David Carson, the contemporary graphic designer and art director of the magazine Ray Gun, is best known for his rejection of typical structural formats of art in the design world. He prefers to think outside the box and try unconventional routes instead. “By contrast, much of today’s digital design—especially in product and interface design—has been flattened into uniformity by frameworks, design systems, and usability standards,” says Itamar Medeiros, a design strategist. Carson’s choice of style is not only different but rebellious—something that conventional graphic designers might scoff at. But this refusal of conformity is more significant than just a design on a zine. It encompasses the entire world of the arts.

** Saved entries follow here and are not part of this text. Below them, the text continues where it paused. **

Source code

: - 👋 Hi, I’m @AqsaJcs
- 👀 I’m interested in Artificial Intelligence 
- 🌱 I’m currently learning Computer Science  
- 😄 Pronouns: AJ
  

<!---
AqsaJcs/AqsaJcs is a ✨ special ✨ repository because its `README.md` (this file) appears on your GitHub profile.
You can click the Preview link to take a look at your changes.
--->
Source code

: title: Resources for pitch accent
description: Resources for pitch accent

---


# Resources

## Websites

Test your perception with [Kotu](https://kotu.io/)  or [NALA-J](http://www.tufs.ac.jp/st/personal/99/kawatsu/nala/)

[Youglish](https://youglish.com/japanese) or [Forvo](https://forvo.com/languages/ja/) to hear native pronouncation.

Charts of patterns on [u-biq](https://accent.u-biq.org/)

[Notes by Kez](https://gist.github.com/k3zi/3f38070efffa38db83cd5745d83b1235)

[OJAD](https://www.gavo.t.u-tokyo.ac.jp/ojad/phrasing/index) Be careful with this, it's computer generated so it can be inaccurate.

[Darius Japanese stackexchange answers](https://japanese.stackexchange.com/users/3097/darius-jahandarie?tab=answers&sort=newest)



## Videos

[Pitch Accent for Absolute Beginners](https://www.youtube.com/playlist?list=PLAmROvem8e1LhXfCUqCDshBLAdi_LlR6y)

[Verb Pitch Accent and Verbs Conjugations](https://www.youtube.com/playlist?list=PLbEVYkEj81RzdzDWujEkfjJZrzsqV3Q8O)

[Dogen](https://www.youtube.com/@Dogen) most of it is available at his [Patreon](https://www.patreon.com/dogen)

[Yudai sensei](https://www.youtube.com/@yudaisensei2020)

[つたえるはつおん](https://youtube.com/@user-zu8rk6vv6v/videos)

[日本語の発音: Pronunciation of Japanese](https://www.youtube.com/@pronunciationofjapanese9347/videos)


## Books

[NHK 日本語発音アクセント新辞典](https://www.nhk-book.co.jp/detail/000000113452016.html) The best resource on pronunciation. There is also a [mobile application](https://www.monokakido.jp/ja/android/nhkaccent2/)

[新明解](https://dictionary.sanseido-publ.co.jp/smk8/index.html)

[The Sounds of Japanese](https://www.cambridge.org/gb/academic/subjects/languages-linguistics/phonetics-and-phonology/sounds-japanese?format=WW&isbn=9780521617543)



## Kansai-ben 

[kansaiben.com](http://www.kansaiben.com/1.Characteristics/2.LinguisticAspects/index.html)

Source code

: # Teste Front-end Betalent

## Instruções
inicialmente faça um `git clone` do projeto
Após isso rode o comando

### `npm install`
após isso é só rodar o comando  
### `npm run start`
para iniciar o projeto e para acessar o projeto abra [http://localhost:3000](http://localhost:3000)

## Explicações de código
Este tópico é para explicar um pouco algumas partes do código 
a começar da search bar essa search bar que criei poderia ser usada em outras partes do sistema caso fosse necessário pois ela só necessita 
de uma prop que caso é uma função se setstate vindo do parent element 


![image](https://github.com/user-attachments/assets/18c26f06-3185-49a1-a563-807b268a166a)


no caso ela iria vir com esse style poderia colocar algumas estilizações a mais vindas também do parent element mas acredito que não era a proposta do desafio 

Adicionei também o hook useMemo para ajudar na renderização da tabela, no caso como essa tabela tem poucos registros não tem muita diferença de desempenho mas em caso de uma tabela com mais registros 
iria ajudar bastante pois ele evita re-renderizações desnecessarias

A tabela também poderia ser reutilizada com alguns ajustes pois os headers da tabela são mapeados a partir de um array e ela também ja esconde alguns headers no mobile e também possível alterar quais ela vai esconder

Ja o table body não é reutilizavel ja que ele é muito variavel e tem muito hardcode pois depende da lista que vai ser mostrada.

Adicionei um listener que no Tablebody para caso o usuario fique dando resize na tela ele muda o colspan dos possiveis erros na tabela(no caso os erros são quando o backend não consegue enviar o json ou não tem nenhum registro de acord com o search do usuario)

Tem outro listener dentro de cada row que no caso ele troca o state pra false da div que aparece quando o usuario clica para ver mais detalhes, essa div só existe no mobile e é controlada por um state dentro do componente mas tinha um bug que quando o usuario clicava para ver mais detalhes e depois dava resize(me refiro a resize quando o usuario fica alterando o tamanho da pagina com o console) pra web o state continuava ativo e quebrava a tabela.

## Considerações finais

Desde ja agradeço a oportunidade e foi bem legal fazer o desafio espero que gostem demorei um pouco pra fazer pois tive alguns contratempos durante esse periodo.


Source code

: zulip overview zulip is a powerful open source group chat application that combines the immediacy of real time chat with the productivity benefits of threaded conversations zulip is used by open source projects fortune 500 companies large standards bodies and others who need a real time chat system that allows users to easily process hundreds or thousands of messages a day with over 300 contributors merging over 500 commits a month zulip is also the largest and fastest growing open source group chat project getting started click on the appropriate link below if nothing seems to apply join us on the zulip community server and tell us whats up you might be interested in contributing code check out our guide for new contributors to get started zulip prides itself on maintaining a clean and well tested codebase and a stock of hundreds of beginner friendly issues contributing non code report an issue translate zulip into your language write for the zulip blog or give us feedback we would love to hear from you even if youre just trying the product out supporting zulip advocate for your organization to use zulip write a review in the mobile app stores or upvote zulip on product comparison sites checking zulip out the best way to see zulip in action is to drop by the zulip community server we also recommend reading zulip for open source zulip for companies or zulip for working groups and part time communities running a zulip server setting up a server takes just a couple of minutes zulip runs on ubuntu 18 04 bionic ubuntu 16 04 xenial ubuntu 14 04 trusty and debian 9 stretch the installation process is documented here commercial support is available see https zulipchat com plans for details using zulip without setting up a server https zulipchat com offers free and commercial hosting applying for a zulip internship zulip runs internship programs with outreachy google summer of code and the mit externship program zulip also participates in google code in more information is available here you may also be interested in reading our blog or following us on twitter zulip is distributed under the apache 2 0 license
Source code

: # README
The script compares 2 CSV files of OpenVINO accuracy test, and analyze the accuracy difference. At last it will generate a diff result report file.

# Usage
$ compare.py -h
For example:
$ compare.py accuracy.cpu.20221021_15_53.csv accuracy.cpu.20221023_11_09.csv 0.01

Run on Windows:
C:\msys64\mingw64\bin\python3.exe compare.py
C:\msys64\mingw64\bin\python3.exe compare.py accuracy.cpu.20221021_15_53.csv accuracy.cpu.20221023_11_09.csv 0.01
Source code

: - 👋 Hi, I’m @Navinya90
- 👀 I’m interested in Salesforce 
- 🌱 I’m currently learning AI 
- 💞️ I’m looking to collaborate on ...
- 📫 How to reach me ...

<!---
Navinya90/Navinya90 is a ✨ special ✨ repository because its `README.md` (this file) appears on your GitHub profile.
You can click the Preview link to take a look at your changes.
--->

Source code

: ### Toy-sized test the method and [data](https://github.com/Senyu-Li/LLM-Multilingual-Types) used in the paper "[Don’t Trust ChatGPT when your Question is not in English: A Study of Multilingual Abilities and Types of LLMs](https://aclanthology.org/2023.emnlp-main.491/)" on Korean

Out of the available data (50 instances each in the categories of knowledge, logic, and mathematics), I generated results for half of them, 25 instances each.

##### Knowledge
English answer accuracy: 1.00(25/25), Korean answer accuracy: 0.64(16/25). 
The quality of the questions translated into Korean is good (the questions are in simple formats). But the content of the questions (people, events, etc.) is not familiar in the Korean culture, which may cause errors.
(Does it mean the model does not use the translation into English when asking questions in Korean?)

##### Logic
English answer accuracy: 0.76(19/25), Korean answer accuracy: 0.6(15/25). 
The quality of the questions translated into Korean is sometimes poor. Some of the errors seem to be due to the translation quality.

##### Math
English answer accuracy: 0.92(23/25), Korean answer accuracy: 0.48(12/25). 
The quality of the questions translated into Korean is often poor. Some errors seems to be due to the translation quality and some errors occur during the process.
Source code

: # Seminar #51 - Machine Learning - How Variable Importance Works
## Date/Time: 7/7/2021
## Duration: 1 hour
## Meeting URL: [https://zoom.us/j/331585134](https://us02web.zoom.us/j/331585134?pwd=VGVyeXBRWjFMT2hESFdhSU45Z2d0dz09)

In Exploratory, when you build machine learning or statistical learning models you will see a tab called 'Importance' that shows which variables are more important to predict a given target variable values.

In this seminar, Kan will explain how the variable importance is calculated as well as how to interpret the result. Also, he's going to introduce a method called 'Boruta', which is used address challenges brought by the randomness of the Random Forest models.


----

In fact, this pattern of uniformity creates a sense of monotony and dullness and is extremely prevalent in the fashion industry as well. As Anna Wintour, the Vogue US editor-in-chief and a fashion tyrant—critics’ words, not mine—stepped down from the magazine giant, the question of what a centralized fashion world looks like is raised. With Wintour pulling strings at the helm, many have critiqued this “imperial leader model,” where the fashion world has grown tired of repetition. “Former employees describe a workplace culture where terror trumped creativity; where Wintour’s personal whims superseded professional judgment,” said Lilian Raji, a contributor to the Forbes article on Anna Wintour’s legacy.
Fashion has always been political, and the homogeneity of the editor-in-chief’s work has dulled the knife of Vogue among the youth who are passionate and embrace the uniqueness and differences of art. “Fashion is about self-expression, loving yourself, and being yourself. She’s a part of the old guard where fashion is about aspiration, inspiration, and admiration,” says Quynh Mai, founder of Qulture agency.
Art should inherently be the contradiction of uniformity. In all forms, it’s a type of inspiration that sparks from being odd, inconsistent, and eccentric.